1. Lamp check function (engine stopped)
The MIL is turned on when the ignition switch is turned to ON, and it turns off when the engine speed reaches 400 rpm or more, to check whether the bulb is functioning or not.
2. Malfunction indicator function (engine running)
If the engine ECU detects a malfunction in a circuit, the engine ECU is monitoring while the engine is running, it turns on the MIL to inform the driver of a malfunction. When the malfunction has returned to normal, the lamp goes off after 5 seconds. For CARB OBD II and EURO OBD, when a malfunction returns to normal, the MIL turns off if no malfunction is detected in three continuous driving cycles.
HINT:
DTCs include some items where the DTC is stored in the engine ECU by detecting a malfunction, but the MIL does not turn on.
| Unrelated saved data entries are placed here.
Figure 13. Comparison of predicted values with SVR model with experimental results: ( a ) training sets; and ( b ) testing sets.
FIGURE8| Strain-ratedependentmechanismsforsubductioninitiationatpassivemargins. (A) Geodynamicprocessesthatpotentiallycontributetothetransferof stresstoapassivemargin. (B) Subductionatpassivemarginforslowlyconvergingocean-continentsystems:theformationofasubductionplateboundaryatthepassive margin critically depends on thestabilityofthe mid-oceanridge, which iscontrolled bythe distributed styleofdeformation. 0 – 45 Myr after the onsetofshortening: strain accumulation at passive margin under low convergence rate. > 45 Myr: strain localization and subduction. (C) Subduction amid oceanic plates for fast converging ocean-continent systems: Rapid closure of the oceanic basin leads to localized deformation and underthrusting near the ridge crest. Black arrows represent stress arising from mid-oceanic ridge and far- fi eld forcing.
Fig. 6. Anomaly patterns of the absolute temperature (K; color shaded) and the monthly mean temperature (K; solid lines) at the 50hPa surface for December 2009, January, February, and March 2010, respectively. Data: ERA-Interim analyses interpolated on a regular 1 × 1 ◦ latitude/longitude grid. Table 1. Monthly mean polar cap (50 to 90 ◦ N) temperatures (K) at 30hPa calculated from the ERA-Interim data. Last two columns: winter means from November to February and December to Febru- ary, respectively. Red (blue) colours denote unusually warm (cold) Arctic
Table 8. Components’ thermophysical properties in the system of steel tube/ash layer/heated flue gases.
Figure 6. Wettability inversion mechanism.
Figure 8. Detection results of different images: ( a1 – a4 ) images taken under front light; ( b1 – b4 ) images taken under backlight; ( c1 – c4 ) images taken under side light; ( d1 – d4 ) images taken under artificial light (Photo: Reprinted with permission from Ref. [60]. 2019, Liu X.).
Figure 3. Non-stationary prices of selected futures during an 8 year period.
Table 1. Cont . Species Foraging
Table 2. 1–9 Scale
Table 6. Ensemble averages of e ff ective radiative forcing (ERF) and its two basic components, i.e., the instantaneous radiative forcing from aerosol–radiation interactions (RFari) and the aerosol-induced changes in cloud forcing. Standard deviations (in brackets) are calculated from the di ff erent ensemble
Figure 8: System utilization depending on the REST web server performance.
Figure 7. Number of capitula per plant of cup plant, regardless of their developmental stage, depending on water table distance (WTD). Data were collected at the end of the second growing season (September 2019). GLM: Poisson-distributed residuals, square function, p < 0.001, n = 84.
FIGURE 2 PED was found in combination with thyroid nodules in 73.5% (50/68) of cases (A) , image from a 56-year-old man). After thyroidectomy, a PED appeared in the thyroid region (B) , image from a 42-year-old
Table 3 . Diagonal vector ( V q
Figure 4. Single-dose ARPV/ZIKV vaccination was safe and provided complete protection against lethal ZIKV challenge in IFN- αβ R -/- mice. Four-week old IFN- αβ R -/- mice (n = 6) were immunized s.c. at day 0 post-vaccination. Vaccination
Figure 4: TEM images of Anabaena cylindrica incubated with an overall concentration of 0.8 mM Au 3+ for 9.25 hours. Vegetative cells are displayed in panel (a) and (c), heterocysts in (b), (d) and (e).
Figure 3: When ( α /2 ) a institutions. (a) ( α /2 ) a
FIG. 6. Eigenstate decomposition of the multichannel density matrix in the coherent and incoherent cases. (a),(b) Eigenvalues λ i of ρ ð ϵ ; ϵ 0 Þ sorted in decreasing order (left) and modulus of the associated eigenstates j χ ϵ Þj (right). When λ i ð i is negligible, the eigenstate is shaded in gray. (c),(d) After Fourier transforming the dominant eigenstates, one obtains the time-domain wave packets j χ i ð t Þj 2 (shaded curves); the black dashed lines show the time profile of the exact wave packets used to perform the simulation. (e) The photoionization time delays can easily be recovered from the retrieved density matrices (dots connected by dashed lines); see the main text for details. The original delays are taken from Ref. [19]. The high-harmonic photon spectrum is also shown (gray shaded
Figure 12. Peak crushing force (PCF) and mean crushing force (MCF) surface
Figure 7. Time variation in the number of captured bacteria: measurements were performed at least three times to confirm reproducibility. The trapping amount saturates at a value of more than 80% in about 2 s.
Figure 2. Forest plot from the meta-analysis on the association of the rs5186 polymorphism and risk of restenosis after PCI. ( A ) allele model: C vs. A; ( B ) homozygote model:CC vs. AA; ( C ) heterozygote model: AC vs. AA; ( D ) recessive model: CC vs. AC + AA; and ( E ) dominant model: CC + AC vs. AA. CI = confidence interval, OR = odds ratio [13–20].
3. Diagnostic code display function
When shorted the terminals TE1-E1 on vehicles equipped with only DLC1 and DLC2, the DTC is displayed by the MIL blinking pattern. On vehicles equipped with DLC3, when shorted the terminals TC-CG, there are systems where the DTC is displayed by the MIL blinking pattern, and systems where the MIL does not blink.
1. MIL-ON one driving cycle detection
If a malfunction is detected during one driving cycle, the engine ECU turns the MIL on. The DTC and freeze frame data are simultaneously stored in the engine ECU when the MIL turns on.
HINT:
The freeze frame data is input/output signal data stored in the engine ECU when the DTC is detected.
2. MIL-ON two driving cycle detection
If the same malfunction is detected during two continuous driving cycle, the engine ECU turns the MIL on at two driving cycle. When the MIL turns on, the DTC and freeze frame data are simultaneously stored in the engine ECU. In this case, the malfunction that is detected at one driving cycle is stored as the pending code in the engine ECU. However the pending code is cleared if the same malfunction is not detected at two driving cycle. The function is activated when a malfunction occurs mainly in the emission system.
3. MIL blinking
If a misfire that may damage the catalytic converter is detected in the first driving cycle, the MIL blinks. If the same misfire is detected in the second driving cycle, the MIL blinks, and the DTC and freeze frame data are recorded in the engine ECU memory. If the misfire symptoms decline, the MIL changes from blinking to continuous illumination. *Driving cycle: One driving cycle refers to the period from when the engine is started until the engine is stopped.